- _Activity_
Please print the stretch of the items from the very start through the line that contains "bạn đi tìm. Bạn chính là thứ bạn đang", reproducing each line verbatim.

[Text transcribed from the pages]
------

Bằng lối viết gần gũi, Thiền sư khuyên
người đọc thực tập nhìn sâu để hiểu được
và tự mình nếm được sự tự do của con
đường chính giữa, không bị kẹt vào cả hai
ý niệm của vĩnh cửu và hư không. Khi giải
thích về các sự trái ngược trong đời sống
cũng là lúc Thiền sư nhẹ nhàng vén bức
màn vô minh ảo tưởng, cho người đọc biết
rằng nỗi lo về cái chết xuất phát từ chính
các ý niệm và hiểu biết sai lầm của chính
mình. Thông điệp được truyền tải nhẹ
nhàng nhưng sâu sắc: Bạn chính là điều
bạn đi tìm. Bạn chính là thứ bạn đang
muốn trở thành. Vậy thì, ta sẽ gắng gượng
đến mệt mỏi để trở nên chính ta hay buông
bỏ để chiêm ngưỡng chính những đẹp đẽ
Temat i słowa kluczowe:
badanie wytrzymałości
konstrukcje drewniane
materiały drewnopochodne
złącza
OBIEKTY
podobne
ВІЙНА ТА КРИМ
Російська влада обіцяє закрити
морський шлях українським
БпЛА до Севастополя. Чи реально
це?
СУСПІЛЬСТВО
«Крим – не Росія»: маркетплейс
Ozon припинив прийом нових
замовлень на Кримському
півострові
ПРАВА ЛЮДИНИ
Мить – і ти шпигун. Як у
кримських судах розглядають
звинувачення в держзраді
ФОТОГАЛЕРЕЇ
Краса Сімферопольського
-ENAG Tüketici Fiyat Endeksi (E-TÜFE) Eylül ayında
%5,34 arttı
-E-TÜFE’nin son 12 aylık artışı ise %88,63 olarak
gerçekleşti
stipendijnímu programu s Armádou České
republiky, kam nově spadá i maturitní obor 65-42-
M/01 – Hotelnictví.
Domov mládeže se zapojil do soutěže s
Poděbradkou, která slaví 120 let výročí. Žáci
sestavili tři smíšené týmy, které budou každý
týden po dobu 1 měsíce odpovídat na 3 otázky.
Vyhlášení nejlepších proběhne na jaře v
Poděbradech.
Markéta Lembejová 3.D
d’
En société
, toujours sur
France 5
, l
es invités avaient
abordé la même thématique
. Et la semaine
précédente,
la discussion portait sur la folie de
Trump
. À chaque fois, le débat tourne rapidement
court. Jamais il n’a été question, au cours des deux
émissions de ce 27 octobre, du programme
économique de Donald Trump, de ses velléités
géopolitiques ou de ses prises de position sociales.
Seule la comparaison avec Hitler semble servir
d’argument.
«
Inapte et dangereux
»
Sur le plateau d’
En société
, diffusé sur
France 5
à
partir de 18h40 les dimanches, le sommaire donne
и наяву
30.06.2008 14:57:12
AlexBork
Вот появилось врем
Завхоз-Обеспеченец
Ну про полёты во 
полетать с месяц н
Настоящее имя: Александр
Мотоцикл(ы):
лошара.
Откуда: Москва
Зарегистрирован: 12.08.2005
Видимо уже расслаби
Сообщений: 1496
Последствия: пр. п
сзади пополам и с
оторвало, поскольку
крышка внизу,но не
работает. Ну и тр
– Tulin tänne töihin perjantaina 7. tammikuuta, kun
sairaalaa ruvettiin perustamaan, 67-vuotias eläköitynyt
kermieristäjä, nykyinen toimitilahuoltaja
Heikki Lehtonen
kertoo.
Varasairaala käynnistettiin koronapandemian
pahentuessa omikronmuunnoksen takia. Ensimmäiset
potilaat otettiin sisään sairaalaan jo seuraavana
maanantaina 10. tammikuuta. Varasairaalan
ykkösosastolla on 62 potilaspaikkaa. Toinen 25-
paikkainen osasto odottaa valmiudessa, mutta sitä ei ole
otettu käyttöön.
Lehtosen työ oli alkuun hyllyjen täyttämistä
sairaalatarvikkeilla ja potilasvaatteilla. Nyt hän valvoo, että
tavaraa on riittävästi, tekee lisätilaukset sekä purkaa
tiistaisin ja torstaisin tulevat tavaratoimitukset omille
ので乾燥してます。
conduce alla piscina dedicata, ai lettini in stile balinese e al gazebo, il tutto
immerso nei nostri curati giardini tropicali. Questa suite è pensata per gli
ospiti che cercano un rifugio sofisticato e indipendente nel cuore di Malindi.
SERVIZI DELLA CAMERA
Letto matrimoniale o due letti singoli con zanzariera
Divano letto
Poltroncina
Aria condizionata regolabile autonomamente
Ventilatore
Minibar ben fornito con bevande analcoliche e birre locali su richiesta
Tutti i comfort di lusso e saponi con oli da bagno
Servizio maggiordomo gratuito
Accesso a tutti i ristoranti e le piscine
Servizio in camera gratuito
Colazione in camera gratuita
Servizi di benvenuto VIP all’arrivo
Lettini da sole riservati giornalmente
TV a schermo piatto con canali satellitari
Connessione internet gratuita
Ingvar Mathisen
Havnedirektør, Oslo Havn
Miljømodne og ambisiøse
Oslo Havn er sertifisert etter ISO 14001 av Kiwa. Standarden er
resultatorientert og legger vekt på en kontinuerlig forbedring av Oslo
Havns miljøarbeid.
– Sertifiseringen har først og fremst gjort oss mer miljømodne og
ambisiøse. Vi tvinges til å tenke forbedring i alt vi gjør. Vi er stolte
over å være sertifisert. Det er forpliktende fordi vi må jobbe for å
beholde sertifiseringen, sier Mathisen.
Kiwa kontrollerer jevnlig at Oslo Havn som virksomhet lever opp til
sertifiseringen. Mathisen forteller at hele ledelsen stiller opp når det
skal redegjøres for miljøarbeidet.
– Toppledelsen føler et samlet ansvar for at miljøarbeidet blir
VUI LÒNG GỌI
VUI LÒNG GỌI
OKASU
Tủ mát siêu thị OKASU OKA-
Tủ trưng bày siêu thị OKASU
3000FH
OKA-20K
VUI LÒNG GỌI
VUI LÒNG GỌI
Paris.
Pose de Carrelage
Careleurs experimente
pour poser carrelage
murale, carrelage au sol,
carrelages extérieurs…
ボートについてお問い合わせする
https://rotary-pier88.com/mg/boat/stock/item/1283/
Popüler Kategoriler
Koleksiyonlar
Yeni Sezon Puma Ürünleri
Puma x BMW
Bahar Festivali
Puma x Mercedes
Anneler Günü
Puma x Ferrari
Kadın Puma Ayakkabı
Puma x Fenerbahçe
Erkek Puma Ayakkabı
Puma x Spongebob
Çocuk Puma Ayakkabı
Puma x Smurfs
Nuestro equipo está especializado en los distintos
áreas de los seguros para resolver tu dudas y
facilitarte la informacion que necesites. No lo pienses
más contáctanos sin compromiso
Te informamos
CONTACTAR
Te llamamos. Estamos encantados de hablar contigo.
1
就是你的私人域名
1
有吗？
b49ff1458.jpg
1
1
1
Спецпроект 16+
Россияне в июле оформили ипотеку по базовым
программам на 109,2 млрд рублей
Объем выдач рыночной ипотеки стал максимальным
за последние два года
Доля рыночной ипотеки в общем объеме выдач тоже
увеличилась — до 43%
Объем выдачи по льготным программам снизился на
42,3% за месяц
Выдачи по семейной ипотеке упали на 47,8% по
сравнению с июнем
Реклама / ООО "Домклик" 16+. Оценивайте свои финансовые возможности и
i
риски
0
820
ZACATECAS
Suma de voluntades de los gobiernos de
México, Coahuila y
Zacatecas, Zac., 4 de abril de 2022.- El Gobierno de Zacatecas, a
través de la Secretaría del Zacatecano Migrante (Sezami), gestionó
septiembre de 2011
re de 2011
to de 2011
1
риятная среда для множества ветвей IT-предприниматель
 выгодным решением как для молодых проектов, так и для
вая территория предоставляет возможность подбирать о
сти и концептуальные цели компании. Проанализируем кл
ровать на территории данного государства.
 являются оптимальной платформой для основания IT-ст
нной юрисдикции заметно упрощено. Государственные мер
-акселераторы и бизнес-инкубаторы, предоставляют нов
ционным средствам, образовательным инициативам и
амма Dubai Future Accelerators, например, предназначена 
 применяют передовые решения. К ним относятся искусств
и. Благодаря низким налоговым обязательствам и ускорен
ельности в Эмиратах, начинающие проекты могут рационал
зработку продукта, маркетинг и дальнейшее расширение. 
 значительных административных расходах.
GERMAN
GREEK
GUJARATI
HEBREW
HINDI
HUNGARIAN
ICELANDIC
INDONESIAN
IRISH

------

- _Reply to the task_
Bằng lối viết gần gũi, Thiền sư khuyên
người đọc thực tập nhìn sâu để hiểu được
và tự mình nếm được sự tự do của con
đường chính giữa, không bị kẹt vào cả hai
ý niệm của vĩnh cửu và hư không. Khi giải
thích về các sự trái ngược trong đời sống
cũng là lúc Thiền sư nhẹ nhàng vén bức
màn vô minh ảo tưởng, cho người đọc biết
rằng nỗi lo về cái chết xuất phát từ chính
các ý niệm và hiểu biết sai lầm của chính
mình. Thông điệp được truyền tải nhẹ
nhàng nhưng sâu sắc: Bạn chính là điều
bạn đi tìm. Bạn chính là thứ bạn đang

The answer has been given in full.